Cuando me embarqué en este proyecto, lo hice con cautela. A pesar de que mi anterior documental había recibido el aplauso de la crítica, necesitaba encontrar otra historia que me enganchara, que me consumiera, tal y como había sucedido con aquella.
Conocí la historia de la familia Banner durante una de mis prolongadas estanciasen Londres. El caso estaba candente en las noticias; de hecho, a medida que la fecha del juicio se acercaba, era inevitable oír hablar de él. Los titulares eran escalofriantes: un asesinato sin sentido, una familia obsesionada por los demonios de uno de sus miembros. Una leyenda urbana que había clavado sus garras en una criatura inocente y había convulsionado toda su vida. Supe de inmediato que estaba ante la historia que deseaba contar.
Nunca, en aquella fase de tentativa evaluación del potencial del proyecto, anticipé las dificultades con las que acabaríamos tropezándonos mi equipo y yo. Porque a cada nudo que desatábamos de la trágica historia, había otro esperándonos; otro secreto que enredaba y alimentaba el tejido de aquella familia. Recopilamos páginas y más páginas de entrevistas, empezamos a observar los hechos desde todos los puntos de vista, intentando encontrar una salida. Y acechando por todas partes, siempre, teníamos sobre nosotros aquel cuento infantil, la oscura figura del Hombre Alto.
Muchas de las complicaciones tuvieron que ver con el acceso a la gente. No todos los implicados en la historia seguían con vida para poder contarnos su parte. Con frecuencia, tuvimos que confiar en el material que había quedado, en relatos indirectos. Y aunque estos relatos pueden llegar a ser más esclarecedores que una entrevista, también resultó increíblemente frustrante, como directora de cine que soy, el no poder retomar la acción a partir de un determinado punto —un pensamiento, la elección de una palabra en concreto y no otra, un hecho en sí—, y preguntar «¿Por qué?». Preguntar: «¿De verdad te parecía real?».
Gran parte de lo que aparece en el documental es ahora de conocimiento público gracias al juicio y a la atención constante de los medios de comunicación. La gente acabó obsesionándose con los fantasmas y los actos oscuros de la familia Banner. Con el Hombre Alto y el control que ejercía sobre ellos. Me propuse documentar el juicio, ir más allá de los titulares y la maldad y averiguar la fría verdad de un asesinato. Pero oírlo contado por las personas implicadas arrojó una luz distinta sobre los hechos.
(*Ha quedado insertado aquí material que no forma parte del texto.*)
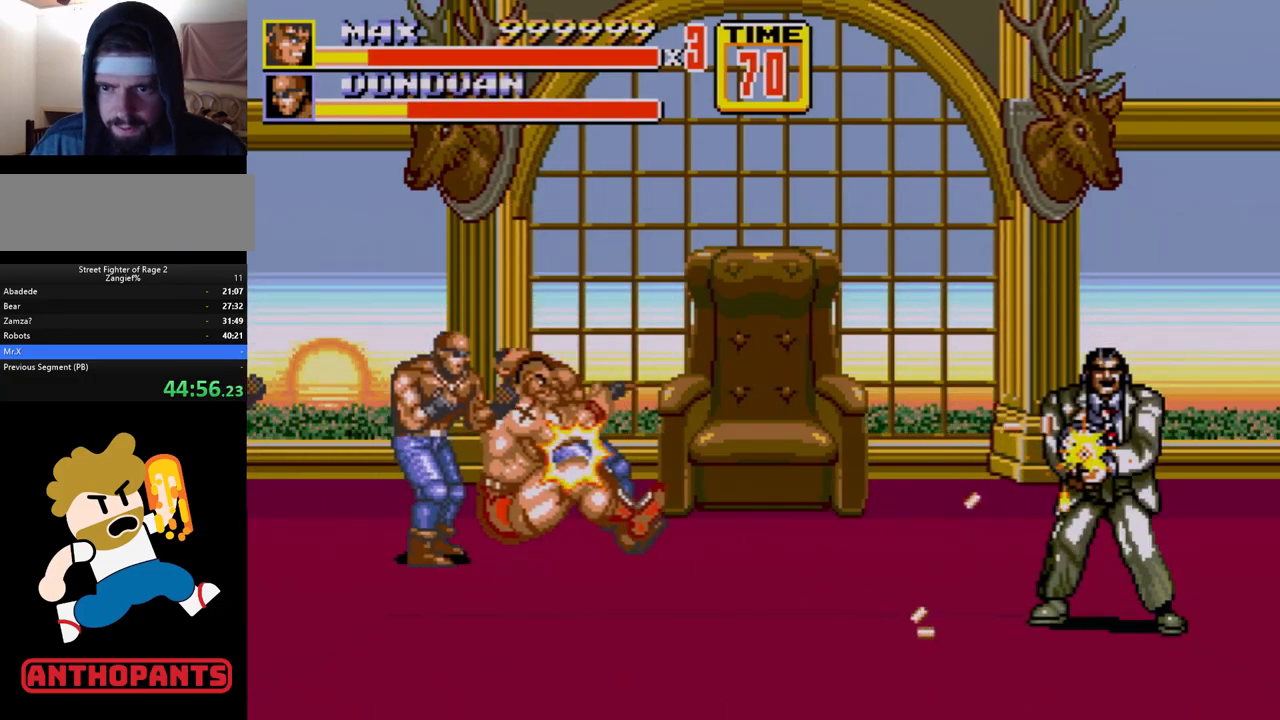
{"buttons": ["B", "C", "DPAD_RIGHT"], "events": [[183, "C", "down"], [383, "C", "up"], [467, "C", "down"]]}
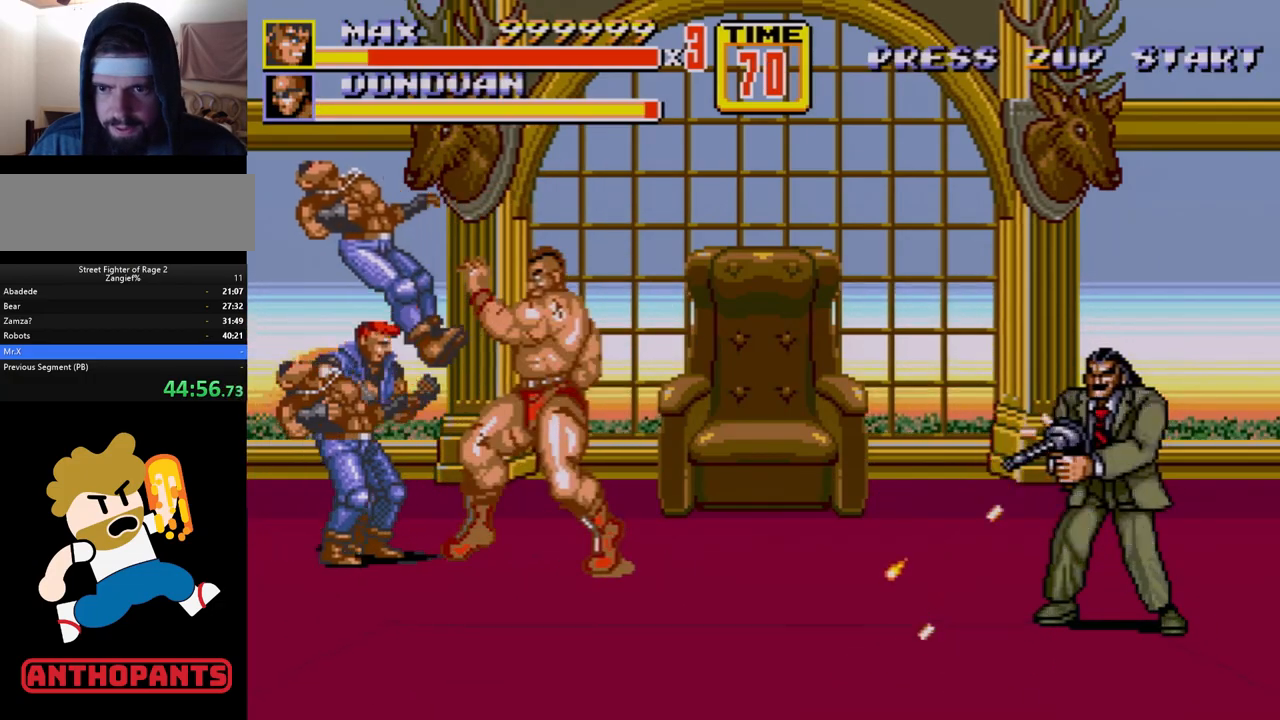
{"buttons": ["B", "DPAD_RIGHT"], "events": [[117, "C", "up"]]}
Esta historia no es la típica de morbo y horror que publicaría la prensa sensacionalista; es una historia de dolor, de culpabilidad, de terribles secretos que han anidado durante años en el corazón no de una, sino de dos familias. Gira en torno al legado de una leyenda espantosa, una historia que empieza y termina en los bosques oscuros.
Y que sigue obsesionándome desde entonces.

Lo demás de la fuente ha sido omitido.